Monday, August 3, 2009

Toilet Training

toilet
To my female friends
What I am about to reveal might completely wipe out your fantasies about your prince charming. Beyond all that good looks, academic achievement, career success, he might still need toilet training.

The male’s anatomy is made in such a way that physical contact is really necessary during urination, well unless he enjoys getting his pants wet. Here’s the revelation: Most guys DO NOT wash their hands afterwards. What is a little bacteria and a little odor in the hands going to bother anyone? Now that you’ve been warned, when you summon a guy to bring you some food, or shake his hand, do ensure that you have a sanitizer readily nearby.
toilet
How do I know? Your highness here (that’s me) happens to be a male, and uses the male toilet all the time. Backed by more than 40 years of experience and observation, you can rest assure that my words are absolutely true.

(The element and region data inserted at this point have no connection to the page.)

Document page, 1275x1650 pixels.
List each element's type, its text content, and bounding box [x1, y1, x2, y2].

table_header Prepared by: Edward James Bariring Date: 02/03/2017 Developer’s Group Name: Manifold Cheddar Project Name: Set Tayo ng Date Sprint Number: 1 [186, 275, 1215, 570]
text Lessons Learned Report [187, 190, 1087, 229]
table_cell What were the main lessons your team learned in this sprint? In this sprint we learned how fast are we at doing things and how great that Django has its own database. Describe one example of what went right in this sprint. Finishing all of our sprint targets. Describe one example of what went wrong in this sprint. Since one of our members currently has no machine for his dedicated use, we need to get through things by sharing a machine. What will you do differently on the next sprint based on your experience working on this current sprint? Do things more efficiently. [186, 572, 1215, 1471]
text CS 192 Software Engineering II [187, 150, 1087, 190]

Most guys never lift up the toilet seats when they urinate. That’s okay if everyone is a marksman. Unfortunately men are always over confident. We aim far but always fall short. Don’t expect anyone will clean up the mess they made. Just pity the next guy who needs to use the toilet with the seat down.

Animal instinct prevails too. It is crime against nature for guys to flush the toilet after use. No one does that over his dead body. Have you seen a pig cover his dung? No. They just stand up and go. So beware if you are getting married and sharing the toilet with your husband. Just ensure that toilet training is in your list of Dos and Don’ts. It is logical to assume people behave the same in public toilets as well as in their home toilet. If they don’t, it means two things:

1) they are badly educated, uncultured and uncivilized barbarians.
2) they need their mothers or wives to be present all the time.